** begin Source text **
The court was of opinion, and charged the jury, that, from the evidence, the deed from Alston to Boylan, under which the plaintiff claimed, included the locus in quo; that from the evidence, the deed from Alston to Mrs. Ramsay, under which the defendant claimed, also included the locus in quo; that when a deed commenced at the river, etc., then "up the river to the beginning," the river not being navigable, the proper construction made the middle of the river the line; that a reference in the deed to Boylan, contained in the deed to Mrs. Ramsay, being a special reference to a half acre, did not alter the construction as contended for by the plaintiff's counsel; nor did the fact that Alston had, two months before, made a deed to Boylan, including the bed of the river, after the construction, there being no call for Boylan's line up the river; that, according to this construction, there was a case of lapped land, and the rule in such cases was, that when the party claiming under the junior title was in the actual possession of a part of the lap, and the party claiming under the senior title, although in the actual possession of the land outside of the lap, yet had no actual possession within the lap, possession of the party under the junior title so having possession of a part within the lap, if continued without (538) interruption for more than seven years, would ripen his into the better title; that in the present case, if the lapped land consisted of small islands unfit for cultivation, rocks and the sluice of waters, and the defendant had kept up his possession by means of the fish traps and dams, as described, using them for the purpose of catching fish in all the fishing seasons, that was such a possession as, if continued for more than seven years, would ripen the defendant's junior title, so as to give him the better title; that being the only way in which possession would be enjoyed on this sort of land made use of. The court, having decided that the defendant's title did include the locus in quo, gave no instructions as to the second question, supposing his title did not include it.

There was a verdict for the defendant. A motion for a new trial was made, which was overruled, and then a judgment was rendered for the defendant, from which the plaintiff appealed.

Waddell for plaintiff.

W. H. Haywood, Jr., for defendant.


The trespass of which the plaintiff complained was the putting of a fish trap in a sluice of Deep River, and the erection of a dam contiguous to the trap and extending from the south bank of the river to a rock on the north side of the sluice. The river was not navigable, and the rock and sluice were on the south side of the middle or channel of the river. Both plaintiff and defendant set up title to the locus in quo, under conveyances from the same proprietor. The first conveyance was made to Boylan, under whom the plaintiff claimed, and it covered a tract of land on the north side of the river, the bed of the river where the alleged trespass was committed (in express terms), and also half an acre of land on the south side of the river. The conveyance to Mrs. Ramsay, under which the defendant claimed, was for a tract of land on the south side of the river, which was described as beginning at a tree on the river bank above the locus in quo, running (539) south therefrom, and, after various courses north, to the river, below the place where the alleged trespass was committed, then up the river to the first station, excepting thereout the half acre previously conveyed to Boylan. For sixteen years in succession after this conveyance to Mrs. Ramsay, those claiming under her had every year erected or repaired and used fish traps in this sluice, and kept up dams across it at and near this spot, for the purpose of catching fish, while no actual occupation on the part of the plaintiff, or those under whom he claimed, was shown during that time, of the sluice, rocks, shoals, or bed of the river between the channel and the south bank of the river. The half acre on the south side was indeed used by them as a ferry landing, but this half acre did not include the locus in quo.
** end Source text **
** begin Given information **
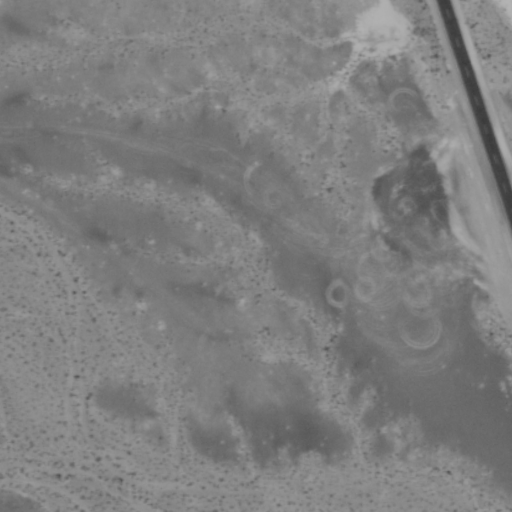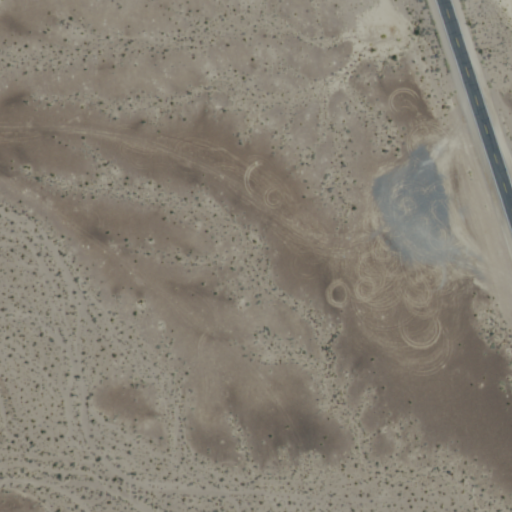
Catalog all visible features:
road: (479, 100)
** end Given information **
To-do list —
1. From the Deep River trespass case, copy verbatim the passage that begins at the words "There was a verdict" and ends after the words "the plaintiff appealed.".
2. List every person named in the Deep River trespass case.
3. Answer these questions from the Deep River trespass case:
(a) For which party was the verdict returned?
(b) For how many successive years did those claiming under Mrs. Ramsay erect or repair and use fish traps in the sluice?
(c) For what purpose was the half acre on the south side of the river used by the plaintiff's side?

Written responses —
1.
There was a verdict for the defendant. A motion for a new trial was made, which was overruled, and then a judgment was rendered for the defendant, from which the plaintiff appealed.

2.
Alston
Boylan
Mrs. Ramsay
Waddell
W. H. Haywood, Jr.

3.
(a) The defendant.
(b) Sixteen years.
(c) As a ferry landing.